Time to journey on.
The Pace Theatrical Group's new national tour of Ragtime, a trimmer and more human-sized production than the spectacle seen on Broadway, finishes its Houston journey (the debut of the new tour) Aug. 15 at Jones Hall.
The tour moves to the Music Hall in Dallas, opening Aug. 17 and continuing to Sept. 5. Previews played July 31-Aug. 1 in Houston; the opening there was Aug. 3.
Tour dates around the country have been announced through October 2000. Stops after Dallas in 1999 include Dallas, Cincinnati, Orlando, Ft. Lauderdale, Pittsburgh, St. Louis, Richmond, VA, Norfolk, VA, Raleigh, NC, Hershey, PA, and Columbus, OH.
A review from The Houston Post's Everett Evans enthused, "the production and cast may be smaller, but the show's heart is as big as ever." The tour cast has 43 performers, Broadway has 58. *
Insiders say audiences can expected a more actor-driven show, with smaller sets and fewer performers.

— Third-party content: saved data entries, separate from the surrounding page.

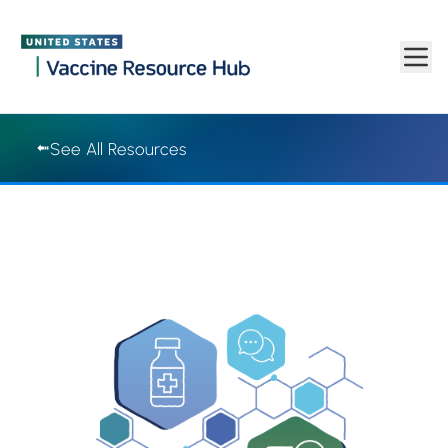
Vaccine Resource Hub | Vaccine Resource Hub
Skip to main content
See All Resources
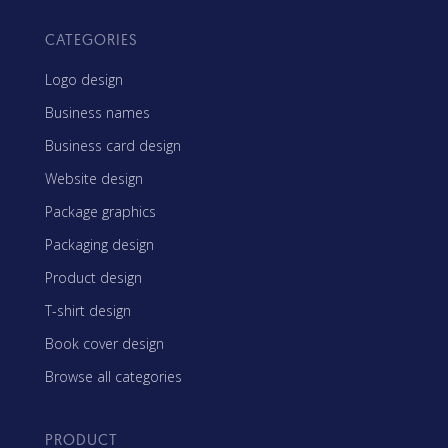
CATEGORIES
Logo design
Business names
Business card design
Website design
Package graphics
Packaging design
Product design
T-shirt design
Book cover design
Browse all categories
PRODUCT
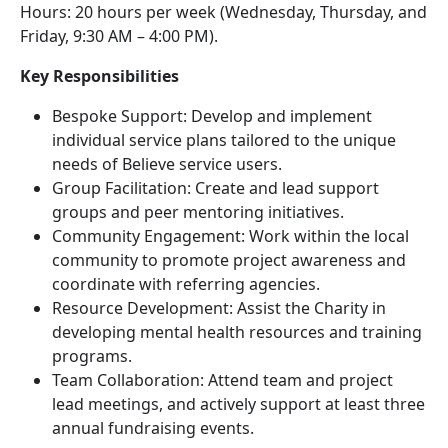
Hours: 20 hours per week (Wednesday, Thursday, and
Friday, 9:30 AM – 4:00 PM).
Key Responsibilities
Bespoke Support: Develop and implement
individual service plans tailored to the unique
needs of Believe service users.
Group Facilitation: Create and lead support
groups and peer mentoring initiatives.
Community Engagement: Work within the local
community to promote project awareness and
coordinate with referring agencies.
Resource Development: Assist the Charity in
developing mental health resources and training
programs.
Team Collaboration: Attend team and project
lead meetings, and actively support at least three
annual fundraising events.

Some of the mechanics of Broadway will be missing: J.P. Morgan, for example, will run over the masses of immigrants with a railroad cart rather than crush them by descending on an industrial gangplank.
The staging, overseen by the original creative team, including director Frank Galati and choreographer Graciela Daniele, stars Cathy Wydner as Mother, Lawrence Hamilton as Coalhouse Walker Jr., Lovena Fox as Sarah, Jim Corti as Tateh, Stephen Zinnato as Father and Aloysius Gigl as Younger Brother.
The tour, already has dates into 2000.
Rehearsals got under way in New York City the week of June 28.
Hamilton starred in the national tour that began in spring 1998 in Washington DC and closed in Boston in spring 1999. Hamilton joined the tour in Seattle, replacing Alton White, who went to Broadway. For the new national tour, in a change from the past, actors in the roles of Emma Goldman, Harry Houdini, Henry Ford and others will be blended into the ensemble.
The panoramic musical by Terrence McNally (book), Lynn Ahrens (lyrics) and Stephen Flaherty (music) is drawn from the E.L. Doctorow novel about three American families -- black, white and immigrant -- and their intertwining fates circa 1902-1914.
The cast also includes Ryan O'Connell (Little Boy), Nicholas Boak (Little Boy), Austin Colyer (Grandfather), Allan Louis (Booker T. Washington), Jenell Brook Slack (Little Girl), Lindsay Nyman (Little Girl), Eric Olson (Harry Houdini), Jeff Cyronek (J.P. Morgan), Jay Bodin (Henry Ford), Cyndi Neal (Emma Goldman), Michele Ragusa (Evelyn Nesbit), Al Bundonis (Willie Conklin), Inga Ballard (Sarah's Friend), Todd Jones, Eric Gunhus, Sandy Winsby, Todd M. Kryger, Victoria Strong, Scott Calcagno, Elena Ferrante, Philip Michael Baskerville, Ivy Fox, Paul Avedisian, Paul David Bryant, Dick Decareau, Jennie Ford, Ketsia Poitevien, Rosena M. Hill, Jennifer Stetor, John Whitney, Erich McMillan-McCall, Regina Ahlgren, Sheldon Craig, Lesla Mather, plus a locally cast actor to play Coalhouse Walker III.
Those close to Ragtime, a multiple 1998 Tony Award-winner for its book and rag-influenced score, suggest the show is richly human enough that it will survive -- some say, thrive -- on a more intimate scale.
Critics have alternately praised the Broadway staging for its sweep and humanity, and called it physically cold, imposing and impersonal. Some theatregoers used to spectacle and wanting a bang for their buck, have grumbled about a possible physical scale-back on internet message boards.
While on its 1998-99 tour, an Act Two magic act featuring character Harry Houdini, was trimmed to make it less costly and less time consuming to ship and install. Unlike Broadway, Act Two on tour began with "Coalhouse¹s Soliloquy." The magic act-nightmare has been cut for the new tour.